● EXCERPTED TEXT:

▬▬▬

International Identifier for serials
and other continuing resources, in the electronic and print world

The HTRC Workshop Series Returns for Spring 2020

The HathiTrust Research Center offers a workshop series to develop a community of users, teachers, and supporters of computational text analysis with HathiTrust data. Each training event is 1.5 days long and consists of a full day train-the-trainer session for librarians and a half day introduction to text mining with HathiTrust session for researchers. This new series, which will span from March to May 2020, builds on previous train-the-trainer workshops from HTRC.

Learn more about hosting | attending.

It’s No Secret – Millions of Books Are Openly in the Public Domain

Since 2008 the HathiTrust Copyright Review Program has been researching hundreds of thousands of books to find ones that are in the public domain and can be opened for view in the HathiTrust Digital Library. Over the past 11 years, 168 people across North America have worked together for a common goal: the ability to share public domain works from US libraries. As of September 2019, the HathiTrust Copyright Review Program has performed copyright reviews on 506,989 US publications; of those, 302,915 (59.7%) have been determined to be in the public domain in the United States. The opening of these works in HathiTrust has brought the total of openly available volumes to 6,540,522. In early January 2020, 40,000+ titles in the 17 million item HathiTrust corpus will be in the public domain in the U.S. with some global access. Thanks to HathiTrust’s 148 member libraries committed to preservation and access of these titles.

iPRES 2019 Proceedings Now Available

The Proceedings of iPRES 2019 are now available for download! As the official record of all the peer reviewed submissions presented at the conference, the proceedings ensure visibility and promotion of both academic research work and the projects and initiatives of institutions involved in digital preservation practices. You can download the iPRES 2019 Proceedings as a PDF (ISBN: 9789062590438) or EPUB (ISBN: 9789062590452) file via the iPRES 2019 Web Site and soon also via the Phaidra Repository to be found on https://ipres-conference.org.

Taming the Pre-Ingest Processing Monster

One of the biggest threats to ensuring long-term access to our digital heritage is the cost of preservation; also, one of the critical cost drivers is the set of activities associated with selection, acquisition, and other pre-ingest processing (such as quality assurance of acquired artifacts). Therefore, this question is raised: how do we scale what might be called “pre-ingest” activities without scaling up our costs at the same rate?

▬▬▬

● DATA EXTRACTS:
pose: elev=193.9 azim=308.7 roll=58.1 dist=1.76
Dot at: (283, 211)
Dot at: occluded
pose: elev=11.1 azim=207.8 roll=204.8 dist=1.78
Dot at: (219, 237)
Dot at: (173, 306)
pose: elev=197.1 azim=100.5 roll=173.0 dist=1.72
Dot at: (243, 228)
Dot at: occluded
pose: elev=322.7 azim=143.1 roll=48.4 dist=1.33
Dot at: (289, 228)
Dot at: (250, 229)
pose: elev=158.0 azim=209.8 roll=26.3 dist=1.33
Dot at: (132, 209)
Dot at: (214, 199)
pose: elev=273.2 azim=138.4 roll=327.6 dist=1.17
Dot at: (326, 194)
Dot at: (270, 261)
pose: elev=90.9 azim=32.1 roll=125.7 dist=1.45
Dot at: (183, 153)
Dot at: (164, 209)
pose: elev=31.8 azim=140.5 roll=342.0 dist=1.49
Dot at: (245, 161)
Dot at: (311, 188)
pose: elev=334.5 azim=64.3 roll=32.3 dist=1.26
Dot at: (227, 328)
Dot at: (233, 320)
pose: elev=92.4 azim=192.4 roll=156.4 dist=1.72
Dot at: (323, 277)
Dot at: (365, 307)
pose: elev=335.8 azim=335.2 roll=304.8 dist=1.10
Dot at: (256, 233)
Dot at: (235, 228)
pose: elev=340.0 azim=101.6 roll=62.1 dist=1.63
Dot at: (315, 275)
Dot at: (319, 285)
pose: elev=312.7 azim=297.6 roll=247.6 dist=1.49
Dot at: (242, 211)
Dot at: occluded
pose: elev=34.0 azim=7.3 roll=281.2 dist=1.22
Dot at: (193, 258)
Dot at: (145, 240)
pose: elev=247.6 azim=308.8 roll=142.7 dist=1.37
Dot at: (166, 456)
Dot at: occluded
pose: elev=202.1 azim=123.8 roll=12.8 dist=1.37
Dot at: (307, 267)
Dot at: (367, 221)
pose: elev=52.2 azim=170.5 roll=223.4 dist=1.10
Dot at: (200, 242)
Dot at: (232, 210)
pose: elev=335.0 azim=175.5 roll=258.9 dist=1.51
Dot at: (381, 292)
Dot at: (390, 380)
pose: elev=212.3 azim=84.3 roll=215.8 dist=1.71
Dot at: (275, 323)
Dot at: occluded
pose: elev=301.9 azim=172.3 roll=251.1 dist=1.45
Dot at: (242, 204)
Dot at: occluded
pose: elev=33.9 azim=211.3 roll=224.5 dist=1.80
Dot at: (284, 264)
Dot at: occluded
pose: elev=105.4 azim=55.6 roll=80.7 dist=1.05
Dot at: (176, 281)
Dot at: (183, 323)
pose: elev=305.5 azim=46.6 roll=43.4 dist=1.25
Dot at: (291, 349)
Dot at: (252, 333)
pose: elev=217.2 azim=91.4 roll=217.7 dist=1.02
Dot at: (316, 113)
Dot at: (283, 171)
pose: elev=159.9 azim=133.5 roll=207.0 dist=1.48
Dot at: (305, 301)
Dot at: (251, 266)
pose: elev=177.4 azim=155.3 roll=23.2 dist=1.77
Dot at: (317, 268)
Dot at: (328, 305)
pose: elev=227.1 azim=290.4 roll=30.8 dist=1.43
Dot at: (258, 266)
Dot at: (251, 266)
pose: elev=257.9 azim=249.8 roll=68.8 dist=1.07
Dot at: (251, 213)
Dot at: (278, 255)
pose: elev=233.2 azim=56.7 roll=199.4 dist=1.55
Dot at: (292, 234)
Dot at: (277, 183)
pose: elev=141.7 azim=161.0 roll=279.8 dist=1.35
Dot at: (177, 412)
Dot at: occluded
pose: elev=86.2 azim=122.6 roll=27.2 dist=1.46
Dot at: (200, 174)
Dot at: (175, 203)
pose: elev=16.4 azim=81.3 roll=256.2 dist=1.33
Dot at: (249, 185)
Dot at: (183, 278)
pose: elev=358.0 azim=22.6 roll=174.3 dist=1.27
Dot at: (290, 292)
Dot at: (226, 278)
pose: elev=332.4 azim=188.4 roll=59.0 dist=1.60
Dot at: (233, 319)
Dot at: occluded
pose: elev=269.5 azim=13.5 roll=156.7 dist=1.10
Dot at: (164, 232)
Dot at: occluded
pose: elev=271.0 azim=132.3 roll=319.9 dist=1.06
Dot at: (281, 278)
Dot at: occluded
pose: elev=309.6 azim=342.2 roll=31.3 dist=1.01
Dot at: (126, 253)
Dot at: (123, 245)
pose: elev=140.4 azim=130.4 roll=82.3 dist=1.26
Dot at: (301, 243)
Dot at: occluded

▬▬▬

Proceed with the news page on digital libraries and preservation, picking up after its final sentence about scaling pre-ingest activities without a matching rise in costs.

● ANSWER FOR THE TASK:
As Portico was working on their “next-generation” technical infrastructure, they developed new analytics services.  These services automated among others the insurance of storage policy consistency and some of those pre-ingest processes associated with quality assurance of content.

Million-page science collection to be digitised

The not-for-profit technology provider for research and education, Jisc, and the publisher Wiley, are to digitise a one-million-page collection on the history of science. Through the partnership, the resulting digital collection will be free to all UK universities and colleges and, once the licences to the content expire, will be made available openly and globally password-free. Scholars and teachers will be able to freely access materials dating roughly between 1800 to the 1970s via the Wiley Digital Archives platform. The history of science collection will be available from March next year, giving access to primary source material that might otherwise have been hard to access, and difficult to use.

DNB Newspapers Portal

Historical newspapers are an important resource for academic research in various disciplines – particularly in Germany, where the newspaper sector is and always has been particularly diverse and prolific. The large-scale digitisation, full-text cataloguing and provision of online access to historical newspapers is an important desideratum. The Deutsche Forschungsgemeinschaft (DFG) has set up a funding programme in support of this work.

The project “DDB Zeitungsportal” (DDB Newspaper Portal) will encompass the development and implementation of a portal that provides centralised, user-friendly access to digitised historical newspapers from all over Germany. The technological and organisational basis for this portal is the Deutsche Digitale Bibliothek (German Digital Library – DDB).